Document text:
++++

Dear Ryan,

Thanks very much for this very insightful email. There really is a lot that
I and others don't know about how these decisions are made.

The silver lining here is that we agree on where some of the gaps are in
this process, and that Mozilla, Google and others are working on filling in
these gaps, as you say. I would argue that the existence of so many
conflicts of interests, intricacies and complexities between the multiple
stakeholders in such decisions make it more urgent to fill in these gaps
quickly and completely.

If the existing documentation are insufficient in order to provide a full
set of distinguishers on the intricacies of this process, then it stands to
reason that they should be improved. If a certain terminology is too broad,
it stands to reason that it can be made less broad. If layman's terms are
deployed for non-layman concepts, it stands to reason that this should be
modified and its underlying concept elucidated. If incompetent auditors
cannot be differentiated from competent auditors, it stands to reason that
this can be addressed. If areas exist where conflicts of interests are
likely, it stands to reason that policies can be expanded to avoid these
conflicts of interests from occurring.

So long as we can continue to point to specific problems and shortcomings,
which you do masterfully and to great public service in your email, it will
always stand to reason that we can improve our policies such that the gaps
are filled. And again, it's wonderful that Mozilla, Google etc. are working
on this.

++++

Exercise prompt:
Could you rewrite the email's paragraph beginning "If the existing documentation" as a short bulleted list, keeping each of its points?

Information supplied:

++++

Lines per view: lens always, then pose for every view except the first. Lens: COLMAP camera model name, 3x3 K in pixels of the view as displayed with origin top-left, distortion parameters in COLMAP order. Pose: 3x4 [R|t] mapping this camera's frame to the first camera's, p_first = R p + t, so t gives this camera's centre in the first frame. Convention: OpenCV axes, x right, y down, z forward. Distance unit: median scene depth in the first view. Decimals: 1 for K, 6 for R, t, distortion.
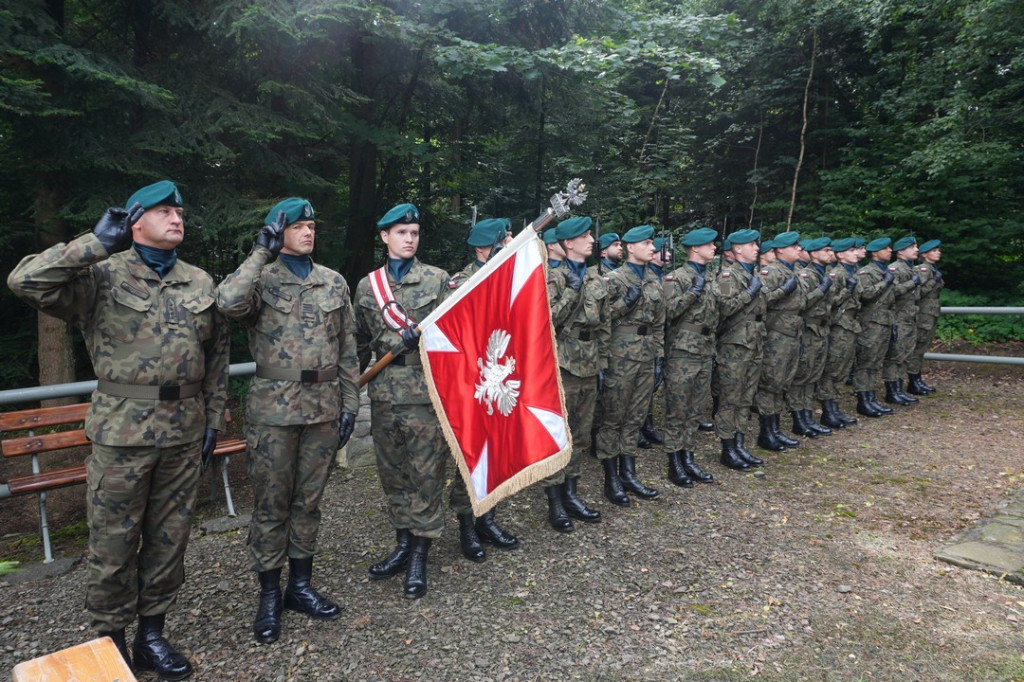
lens RADIAL K [[669.7, 0, 514.0], [0, 669.7, 335.9], [0, 0, 1]] dist [-0.011171, -0.005746]
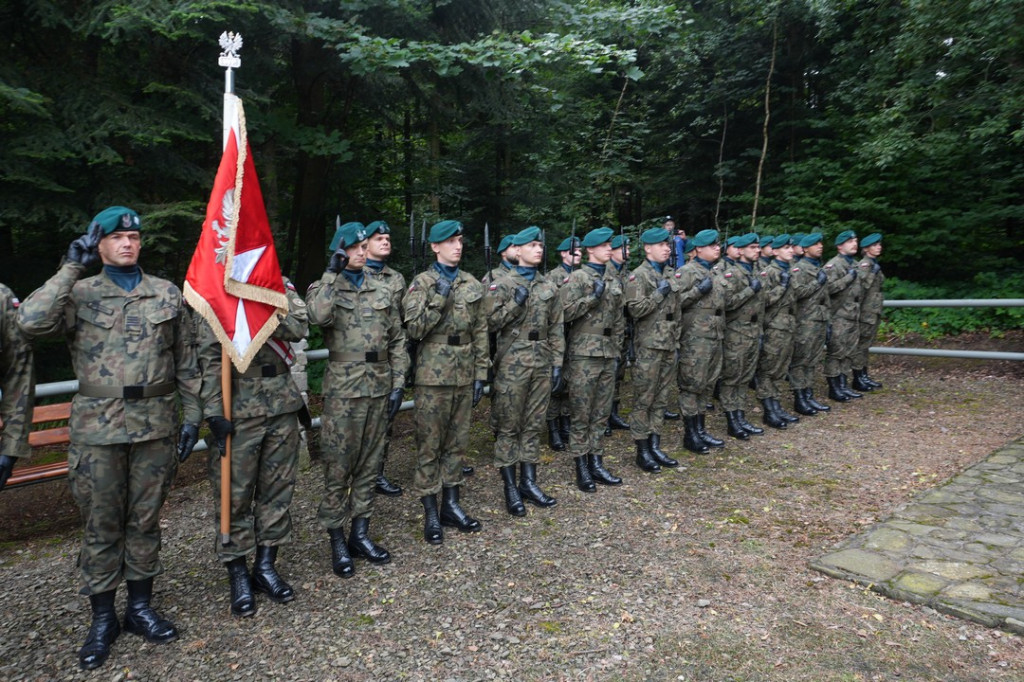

++++

Exercise response:
- Documentation that doesn't fully distinguish the intricacies of the process should be improved.
- Terminology that is too broad can be made narrower.
- Where layman's terms are used for non-layman concepts, they should be changed and the underlying concept explained.
- The inability to tell incompetent auditors from competent ones can be addressed.
- Where conflicts of interests are likely, policies can be expanded to prevent them.